Hornsey Co-operative Credit Union
- Founded: 1964
- Dissolved: 2013 (transfer of engagements)
- Type: Industrial and Provident Society
- Location: 26 Drylands Road, Hornsey, London N8 9HN;

= Hornsey Co-operative Credit Union =

Credit union in London, England

Hornsey (FIA) Co-operative Credit Union Limited was a savings and loans co-operative, established in the Municipal Borough of Hornsey, now part of the London Borough of Haringey, in 1964. One of the earliest credit unions in the United Kingdom, it merged with London Capital Credit Union in 2013.

==History==

Hornsey Co-operative Credit Union was set up by 10 members of the Ferme Park Baptist church unable to get credit from the banks and who were familiar with credit unions in their native Jamaica, including Bentley Hines, Blair Greaves and Basil Lewis. Originally an informal savings club, it was registered in 1964, 15 years before credit unions gained legal structure in Great Britain under the Credit Unions Act 1979. By the time of its first Annual General Meeting, it had grown to over 100 members.

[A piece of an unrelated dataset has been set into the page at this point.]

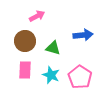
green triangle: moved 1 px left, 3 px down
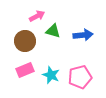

Separately, Wimbledon Credit Union had been incorporated under the Companies Act 1948 six days earlier, however, Hornsey Co-operative was the first credit union to register under the Industrial and Provident Societies Act 1893 (56 & 57 Vict. c. 39). In 1967, along with other West Indian credit unions, it formed the Credit Union League of Great Britain; this became the Association of British Credit Unions in 1984. Wimbledon Credit Union was wound up in 2005, leaving Hornsey Co-operative as the oldest surviving credit union in the UK.

==Activities==
Hornsey (FIA) Co-operative Credit Union was authorised by the Prudential Regulation Authority and regulated by the Financial Conduct Authority and PRA. Ultimately, like the banks and building societies, members’ savings were protected against business failure by the Financial Services Compensation Scheme.

In 2012, with its dedicated volunteers and directors getting older, the board approached London Capital Credit Union with a view to merger. The credit union had become semi-dormant, with only one active loan on the books, although it had excellent reserves. In 2013, after 49 years of independent trading, the remaining 250 members of the credit union voted to transfer engagements. In 2014, Elaine Greaves, daughter of one of the founding fathers, was co-opted on to the board of London Capital continuing the family's involvement in the credit union movement.